Comparison of effects of MHBFC on cardiac hypertrophy after banding of the abdominal aorta in wild-type mice and eNOS knockout mice.

Abstract

Abstract 17-Methoxyl-7-hydroxy-benzene-furanchalcone (MHBFC) was isolated from the Millettia pulchra (Benth.) Kurz var. Laxior (Dunn) Z. Wei (Papilionaceae) (MKL) roots. This study aimed to study the effects of MHBFC on cardiac hypertrophy after banding of the abdominal aorta in wild-type mice and endothelial nitric oxide synthase (eNOS) knockout mice in order to verify whether MHBFC depends on the eNOS gene in reversing cardiac hypertrophy. By observing the blood pressure, body weight, ventricular hypertrophy index, expression of B-type natriuretic peptide (BNP), myosin heavy chain beta (β-MHC), atrial natriuretic peptide (ANP), serum amyloid A SAA mRNA, level of endothelin-1 (ET-1) protein, histopathological changes of myocardial cells, and the myocardial ultrastructure, we found that MHBFC significantly ameliorated the changes in the structure of the heart and aorta, significantly decreased the blood pressure, myocardial cell cross-section area, level of ET-1 protein, and mRNA levels of BNP, β-MHC, ANP and SAA, prevented myocardial ultrastructure alterations, and relieved myocardial and perivascular fibrosis of wild-type mice.
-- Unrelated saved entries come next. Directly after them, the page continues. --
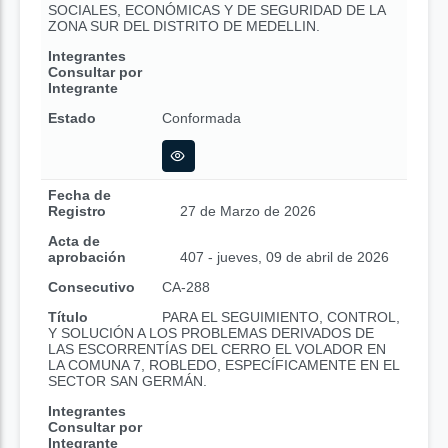
SOCIALES, ECONÓMICAS Y DE SEGURIDAD DE LA
ZONA SUR DEL DISTRITO DE MEDELLIN.
Integrantes
Consultar por
Integrante
Estado
Conformada
Fecha de
Registro
27 de Marzo de 2026
Acta de
aprobación
407 - jueves, 09 de abril de 2026
Consecutivo
CA-288
Título
PARA EL SEGUIMIENTO, CONTROL,
Y SOLUCIÓN A LOS PROBLEMAS DERIVADOS DE
LAS ESCORRENTÍAS DEL CERRO EL VOLADOR EN
LA COMUNA 7, ROBLEDO, ESPECÍFICAMENTE EN EL
SECTOR SAN GERMÁN.
Integrantes
Consultar por
Integrante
However, MHBFC could not induce any significant change in eNOS gene knockout mice. These results show that MHBFC is beneficial to protect against cardiac hypertrophy after banding of the abdominal aorta in wild-type mice, but has no such effect on eNOS gene knockout mice, which indicates that MHBFC is dependent on the existence of the eNOS gene in reversing cardiac hypertrophy.